Tracks
Audion: "Instant In You"
(2009)
By David Abravanel | 17 October 2009
In a review of the album 2007, released under the False moniker, Stylus’ Nate De Young suggested that Matthew Dear had reached a point where he was “capable of shitting gold.” It’s an oddly fitting metaphor to use for the Hecatomb series of singles that Dear has been releasing as Audion. A bit calmer and more seductive where initial Audion tracks were raw and sexual (with titles like “Titty Fuck” and “Uvular” to boot), cuts like “It’s Full of Blinding Light” sound elegantly tossed off. The general formula is an air-tight beat filled with bouncy analog percussion, some shuffling hi-hats, and a massive siren that ebbs and flows to mark the progression in these minimal soundscapes.
“Instant In You” is yet another step inward. There’s no aggressive wad of synthesis or sound effects to stab through the rhythm. The beat is certainly infectious, and, like most Audion tracks, this would act as a drug if played at loud volumes during the wee-hours of a minimal set.
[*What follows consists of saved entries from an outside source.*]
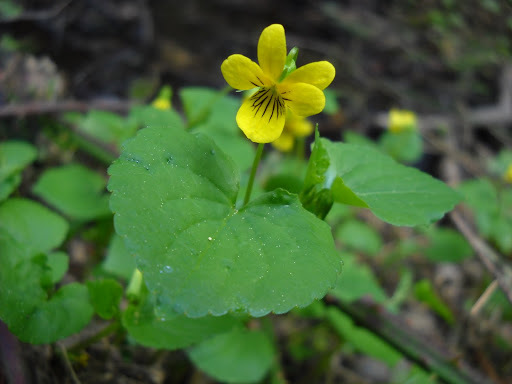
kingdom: Plantae
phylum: Tracheophyta
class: Magnoliopsida
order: Malpighiales
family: Violaceae
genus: Viola
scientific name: Viola glabella
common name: Stream violet
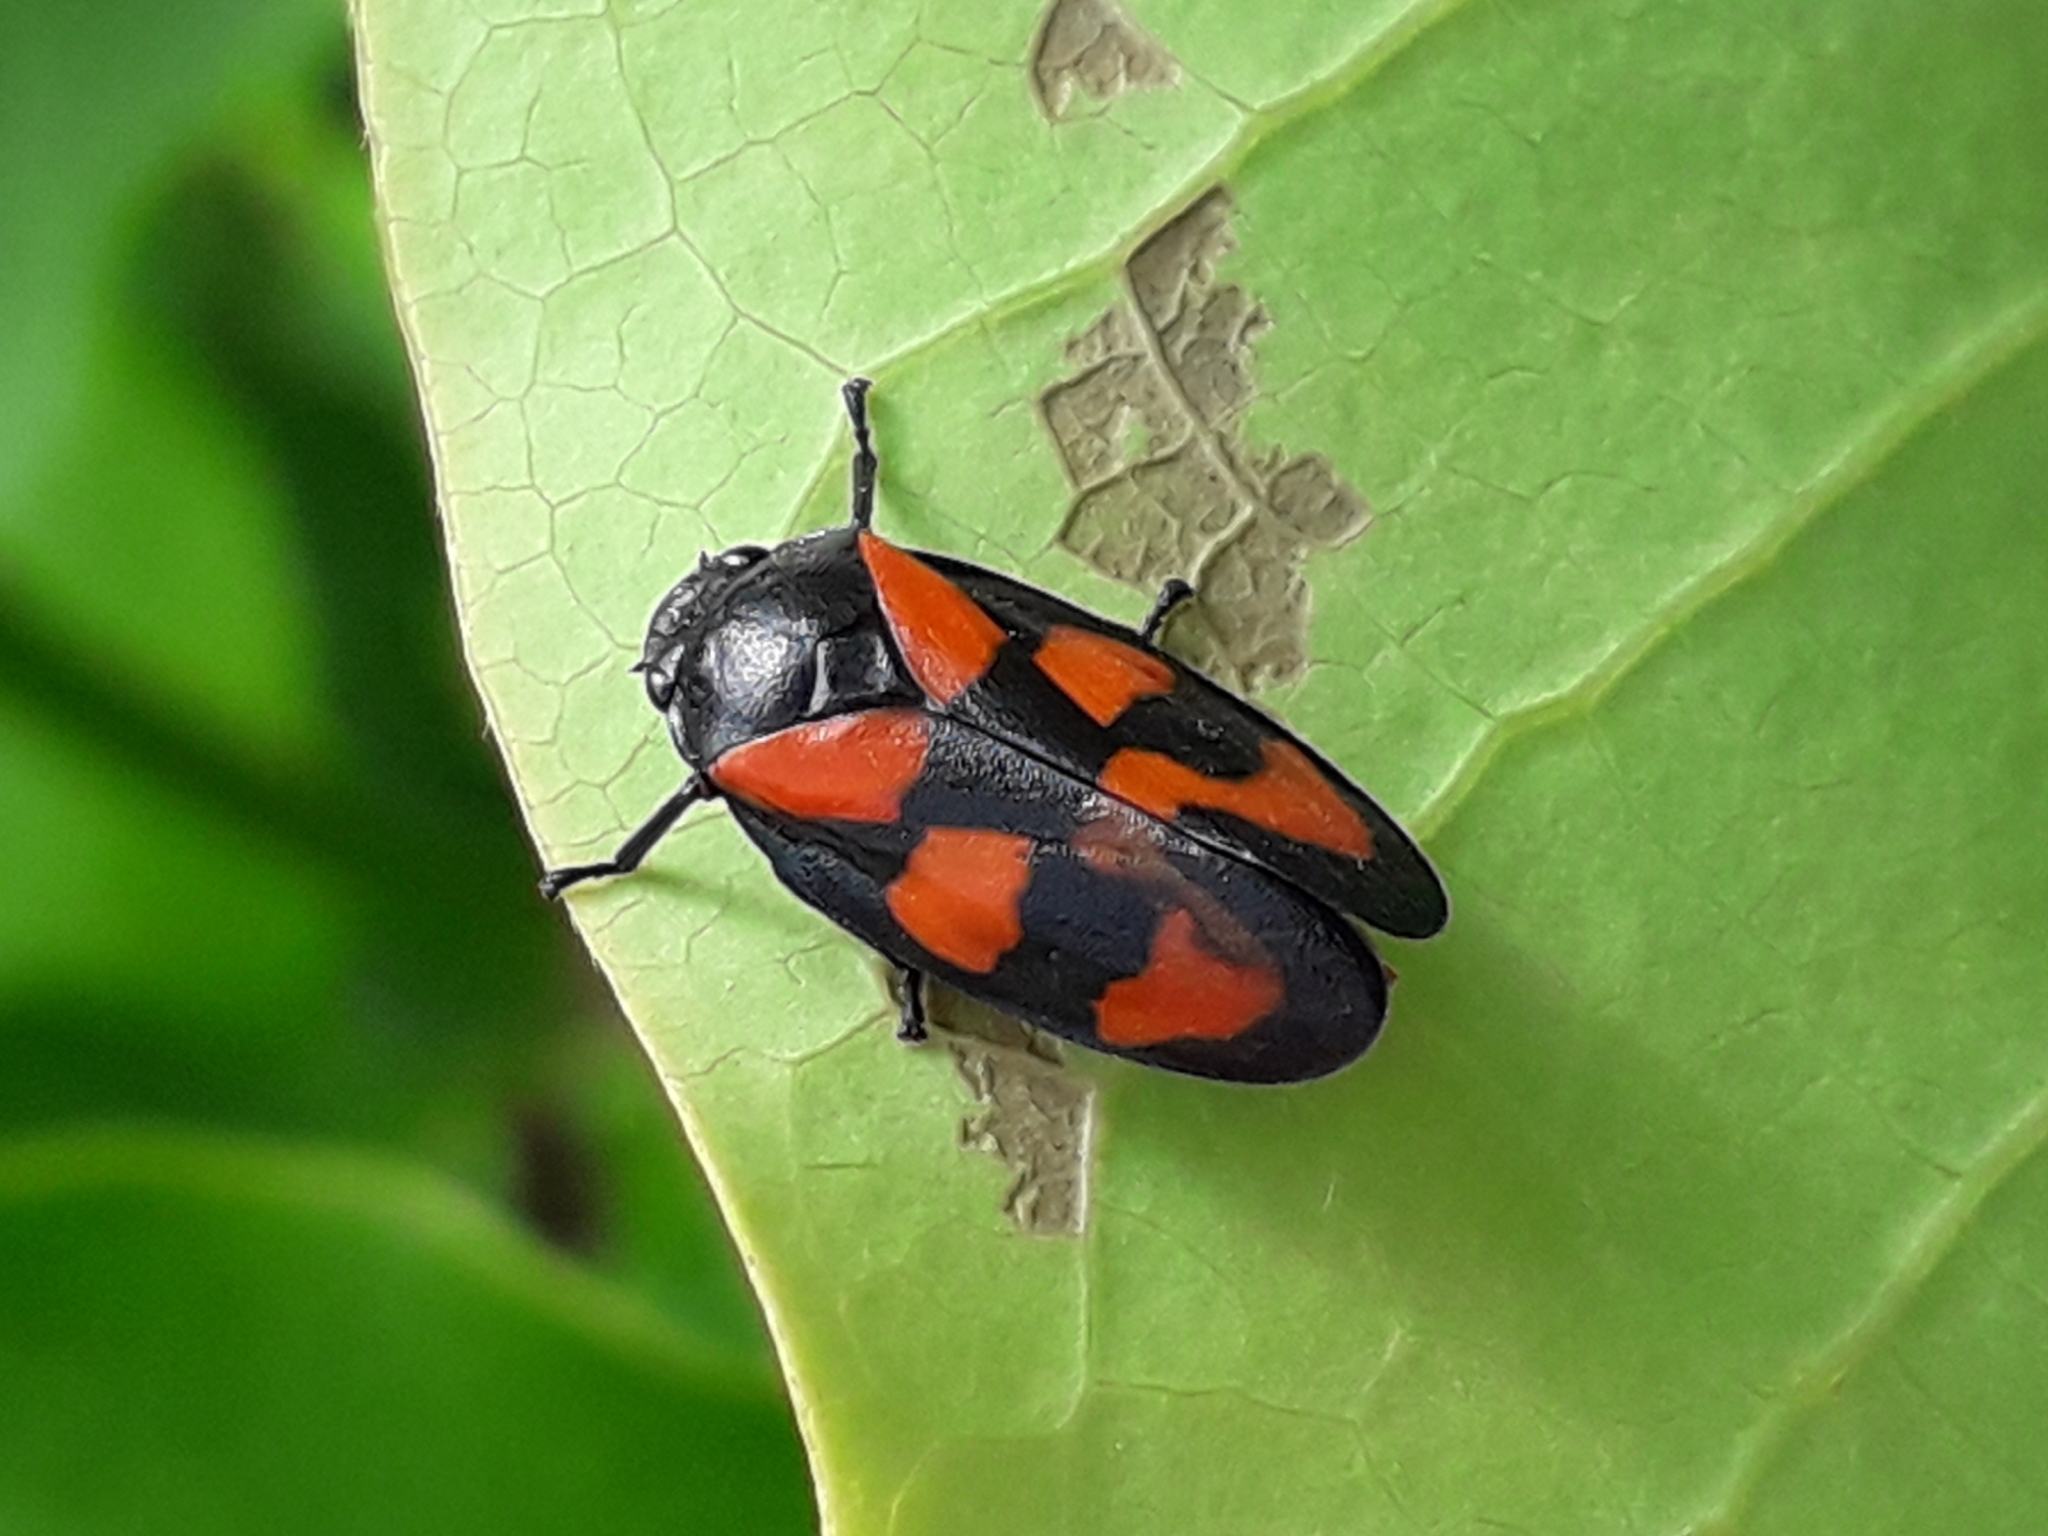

The menace and mystery are there. If there’s one thing amiss, then, it’s that a deeper dive doesn’t necessarily reveal as much as it normally does with Audion. Glitchy vocal clips and synth percussion enter the fray, but this is all addition and subtraction, without a clear crescendo. Compared to an Audion classic, in which the noisy intrusion of a siren synth both jars the listener and gets everyone’s hands up, there’s nothing terribly out of place here. “Instant In You” isn’t bad—it definitely meets the high self-set standards of quality for Dear’s productions—but it’s one of the few Audion tracks that would work better as a segue than a grabbing floor-filler.